* _INSTRUCTIONS TO FOLLOW_
Reading the records below, how many lines contain "Ocean"? Respond with a number and nothing else.

*** Begin section ***

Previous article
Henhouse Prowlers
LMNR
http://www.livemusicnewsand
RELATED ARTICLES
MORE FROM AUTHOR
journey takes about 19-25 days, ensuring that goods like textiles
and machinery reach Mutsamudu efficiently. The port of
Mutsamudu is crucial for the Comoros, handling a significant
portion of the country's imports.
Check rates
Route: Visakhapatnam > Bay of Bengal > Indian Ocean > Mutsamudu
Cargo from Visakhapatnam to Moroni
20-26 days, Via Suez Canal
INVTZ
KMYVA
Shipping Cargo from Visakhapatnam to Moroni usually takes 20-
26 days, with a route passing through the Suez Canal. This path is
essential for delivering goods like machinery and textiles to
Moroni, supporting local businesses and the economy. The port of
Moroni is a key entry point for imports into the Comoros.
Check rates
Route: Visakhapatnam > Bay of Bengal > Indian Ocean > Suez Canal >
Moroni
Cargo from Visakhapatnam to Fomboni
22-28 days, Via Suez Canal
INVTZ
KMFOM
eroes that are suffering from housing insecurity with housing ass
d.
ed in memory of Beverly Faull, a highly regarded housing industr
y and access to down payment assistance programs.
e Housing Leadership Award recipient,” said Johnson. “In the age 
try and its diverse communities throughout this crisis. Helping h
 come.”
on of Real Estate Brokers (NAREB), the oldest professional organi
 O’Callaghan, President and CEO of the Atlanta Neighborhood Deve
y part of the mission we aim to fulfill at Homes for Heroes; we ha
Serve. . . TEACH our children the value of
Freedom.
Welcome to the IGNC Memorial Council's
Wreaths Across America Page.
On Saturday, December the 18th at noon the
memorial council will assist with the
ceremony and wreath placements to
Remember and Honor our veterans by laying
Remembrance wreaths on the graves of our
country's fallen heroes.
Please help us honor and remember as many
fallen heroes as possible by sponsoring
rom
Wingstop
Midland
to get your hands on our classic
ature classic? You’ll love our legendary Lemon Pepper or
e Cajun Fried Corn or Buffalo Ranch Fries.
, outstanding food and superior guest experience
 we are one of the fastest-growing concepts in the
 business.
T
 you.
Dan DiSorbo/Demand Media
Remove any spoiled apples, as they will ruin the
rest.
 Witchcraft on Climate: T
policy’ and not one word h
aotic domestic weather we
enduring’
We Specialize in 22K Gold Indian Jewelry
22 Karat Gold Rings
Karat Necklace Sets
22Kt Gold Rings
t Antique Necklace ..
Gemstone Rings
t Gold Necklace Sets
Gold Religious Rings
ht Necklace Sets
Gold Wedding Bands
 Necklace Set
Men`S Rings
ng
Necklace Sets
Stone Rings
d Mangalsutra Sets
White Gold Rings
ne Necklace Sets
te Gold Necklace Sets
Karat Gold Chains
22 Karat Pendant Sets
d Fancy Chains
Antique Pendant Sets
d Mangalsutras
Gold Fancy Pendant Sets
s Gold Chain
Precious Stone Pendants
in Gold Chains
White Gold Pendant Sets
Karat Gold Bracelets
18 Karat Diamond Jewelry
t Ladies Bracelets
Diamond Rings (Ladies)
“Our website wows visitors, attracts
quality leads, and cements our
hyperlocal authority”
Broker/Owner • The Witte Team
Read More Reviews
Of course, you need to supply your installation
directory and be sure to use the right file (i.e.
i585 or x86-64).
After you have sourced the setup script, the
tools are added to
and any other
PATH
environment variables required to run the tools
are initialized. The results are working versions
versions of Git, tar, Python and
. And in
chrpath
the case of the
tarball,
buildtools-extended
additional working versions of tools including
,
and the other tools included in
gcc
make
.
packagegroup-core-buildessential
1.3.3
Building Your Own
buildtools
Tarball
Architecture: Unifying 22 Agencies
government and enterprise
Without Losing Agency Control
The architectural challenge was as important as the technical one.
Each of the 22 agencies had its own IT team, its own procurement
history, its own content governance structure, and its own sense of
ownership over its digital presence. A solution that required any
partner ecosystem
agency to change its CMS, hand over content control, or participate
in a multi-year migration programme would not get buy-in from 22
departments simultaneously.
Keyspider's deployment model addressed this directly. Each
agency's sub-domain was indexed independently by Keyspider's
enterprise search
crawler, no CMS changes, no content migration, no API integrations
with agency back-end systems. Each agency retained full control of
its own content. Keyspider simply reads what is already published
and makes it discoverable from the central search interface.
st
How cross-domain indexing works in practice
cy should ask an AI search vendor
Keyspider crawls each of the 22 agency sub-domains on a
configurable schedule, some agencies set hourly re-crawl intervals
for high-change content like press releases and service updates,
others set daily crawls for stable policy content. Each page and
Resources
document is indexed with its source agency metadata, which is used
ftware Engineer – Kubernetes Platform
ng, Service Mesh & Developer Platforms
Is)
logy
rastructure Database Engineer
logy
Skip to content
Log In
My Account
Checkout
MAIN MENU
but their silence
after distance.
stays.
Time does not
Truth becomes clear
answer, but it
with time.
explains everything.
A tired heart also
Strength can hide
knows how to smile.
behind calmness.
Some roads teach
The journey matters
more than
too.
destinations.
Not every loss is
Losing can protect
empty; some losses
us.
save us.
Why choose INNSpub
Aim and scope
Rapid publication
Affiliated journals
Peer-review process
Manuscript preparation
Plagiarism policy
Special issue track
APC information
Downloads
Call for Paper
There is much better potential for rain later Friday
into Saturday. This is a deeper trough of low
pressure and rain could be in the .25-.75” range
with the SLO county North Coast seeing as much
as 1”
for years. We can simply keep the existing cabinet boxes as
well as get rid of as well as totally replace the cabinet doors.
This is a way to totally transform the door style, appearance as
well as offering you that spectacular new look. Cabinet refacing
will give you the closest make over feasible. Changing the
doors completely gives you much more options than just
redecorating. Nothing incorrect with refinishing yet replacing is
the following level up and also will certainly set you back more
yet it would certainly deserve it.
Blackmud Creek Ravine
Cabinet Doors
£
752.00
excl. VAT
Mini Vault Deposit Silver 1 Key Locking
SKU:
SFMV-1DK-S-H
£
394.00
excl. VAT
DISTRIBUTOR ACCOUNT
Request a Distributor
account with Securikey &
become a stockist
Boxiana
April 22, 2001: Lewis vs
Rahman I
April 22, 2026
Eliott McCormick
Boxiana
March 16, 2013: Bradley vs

*** End section ***

* _YOUR RESPONSE_
2